:: DOCUMENT SECTION
Hawke’s Bay growers and the changing face of orcharding

  Added 4 weeks ago

  By Bonnie Flaws

Hawke’s Bay growers and the changing face of orcharding

Hawke’s Bay is known as the fruit bowl of New Zealand for a reason - its long hot summers and the fertile soils of the Heretaunga Plains make it the perfect place for orcharding.

But horticulture is hardly an easy profession, and the fortunes of growers can change very quickly with the weather, the mood of the market or even what policy makers in Wellington are minded to do. In recent years they have faced severe droughts, labour shortages and a cyclone. Now many battle with recapitalising and replanting after Cyclone Gabrielle.

Callum Ross, chief executive of Hawke’s Bay Fruit Growers says it’s a challenging time with some growers struggling: margins haven’t increased in five years, costs have gone up 40% and increases in regional and city rates sit around 20%.

For some growers, this has offered the opportunity for a reset - a chance to reconsider the varieties being grown, and the growing systems used. There is a lot of exciting change in this space.
“We’re seeing some orchardists looking to diversify, planting different varieties to offset some risks, they are looking at new systems, like FOPS - future orchard planting systems - which can be quite high rows and narrow, 1.5 meters or less. That is geared up to accommodate different types of picking methods. Platforms which will help picking rates and yield substantially as well. That method has been really well looked into,” he says.
::::
* _ACTIVITY A_
Rewrite the article on Hawke's Bay orcharding from "For some growers, this" up to and including "in this space.", putting "fresh start" in place of "reset".
:: DATA PROVIDED
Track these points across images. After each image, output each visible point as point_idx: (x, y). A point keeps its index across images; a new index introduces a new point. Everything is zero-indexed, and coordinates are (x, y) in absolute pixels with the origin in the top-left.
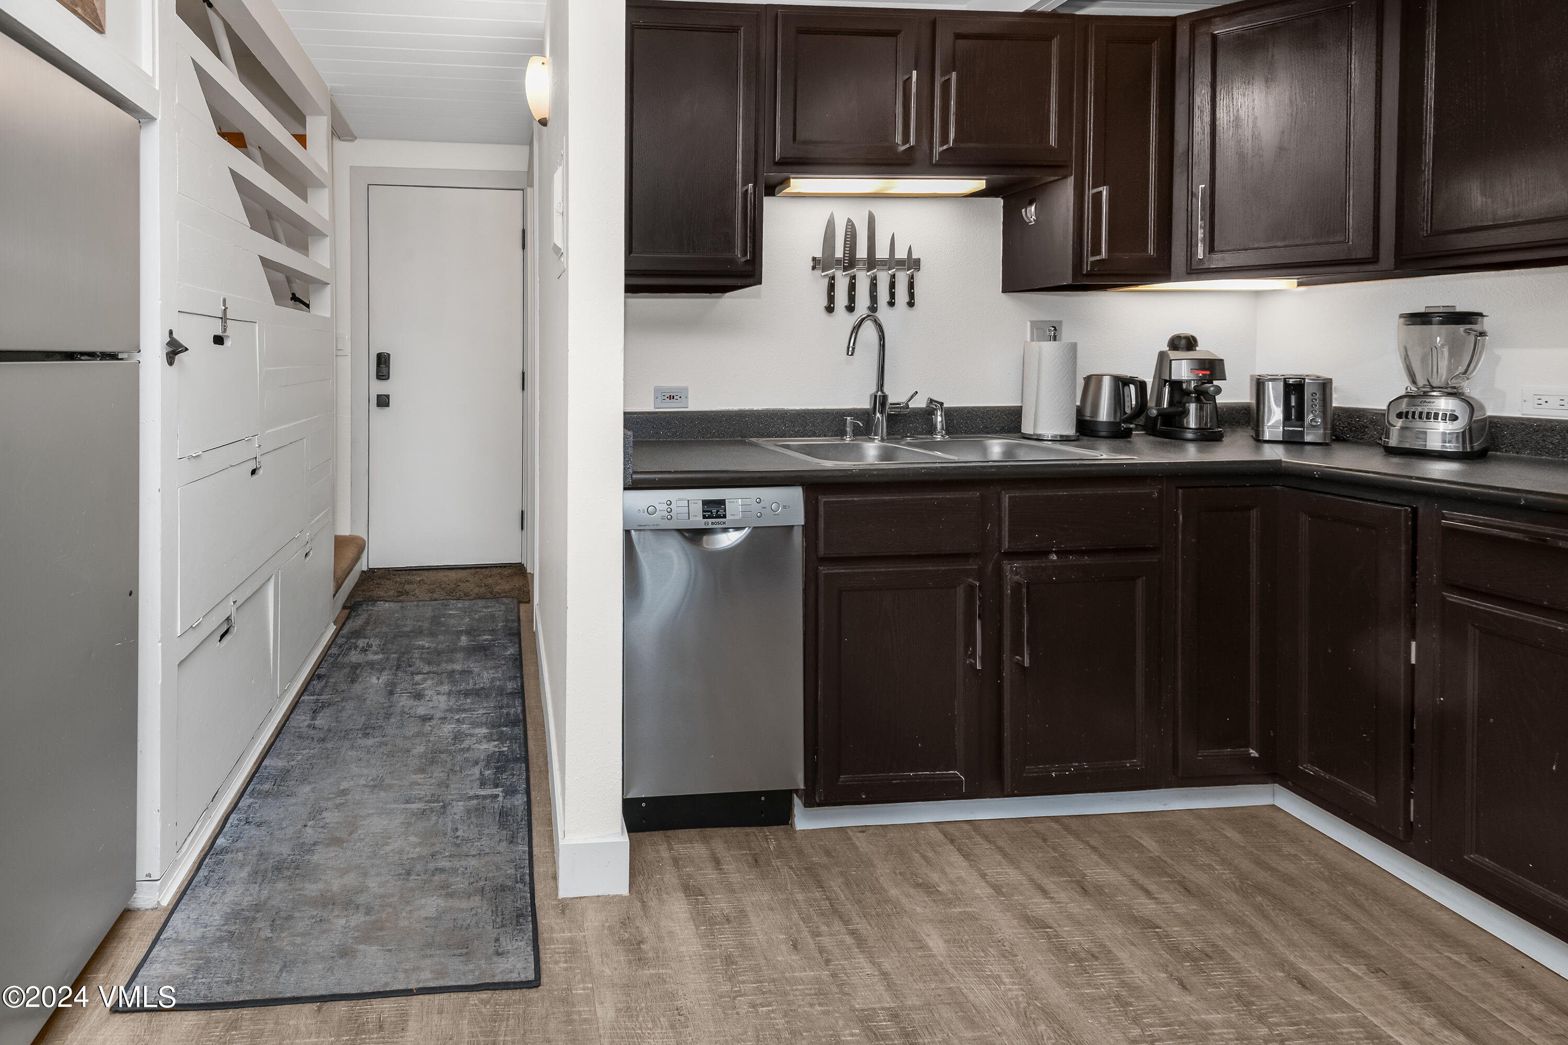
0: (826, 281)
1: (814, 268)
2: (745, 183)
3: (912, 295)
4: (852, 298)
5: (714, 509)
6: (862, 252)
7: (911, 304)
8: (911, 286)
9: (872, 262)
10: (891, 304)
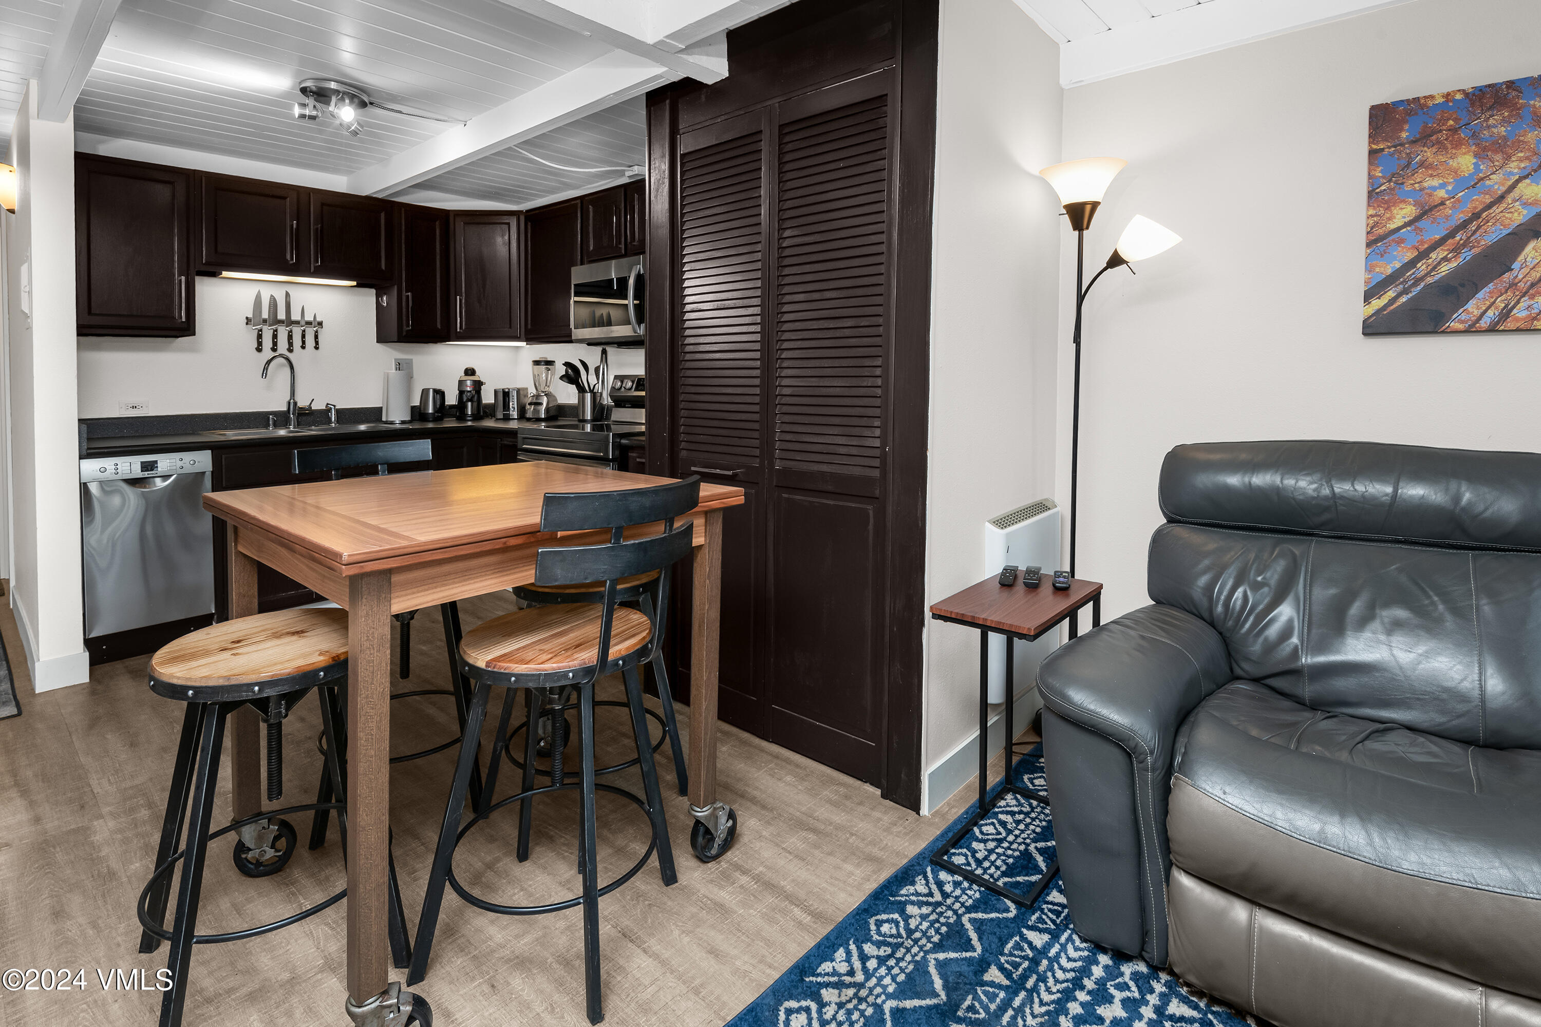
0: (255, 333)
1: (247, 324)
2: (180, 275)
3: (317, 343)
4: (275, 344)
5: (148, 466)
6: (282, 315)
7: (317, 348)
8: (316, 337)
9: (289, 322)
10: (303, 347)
::::
* _ACTIVITY B_
Write out every line of the point correspondence tracking listing verbatim, but omit the pictures.

* _ANSWER A_
For some growers, this has offered the opportunity for a fresh start - a chance to reconsider the varieties being grown, and the growing systems used. There is a lot of exciting change in this space.

* _ANSWER B_
Track these points across images. After each image, output each visible point as point_idx: (x, y). A point keeps its index across images; a new index introduces a new point. Everything is zero-indexed, and coordinates are (x, y) in absolute pixels with the origin in the top-left.
0: (826, 281)
1: (814, 268)
2: (745, 183)
3: (912, 295)
4: (852, 298)
5: (714, 509)
6: (862, 252)
7: (911, 304)
8: (911, 286)
9: (872, 262)
10: (891, 304)
0: (255, 333)
1: (247, 324)
2: (180, 275)
3: (317, 343)
4: (275, 344)
5: (148, 466)
6: (282, 315)
7: (317, 348)
8: (316, 337)
9: (289, 322)
10: (303, 347)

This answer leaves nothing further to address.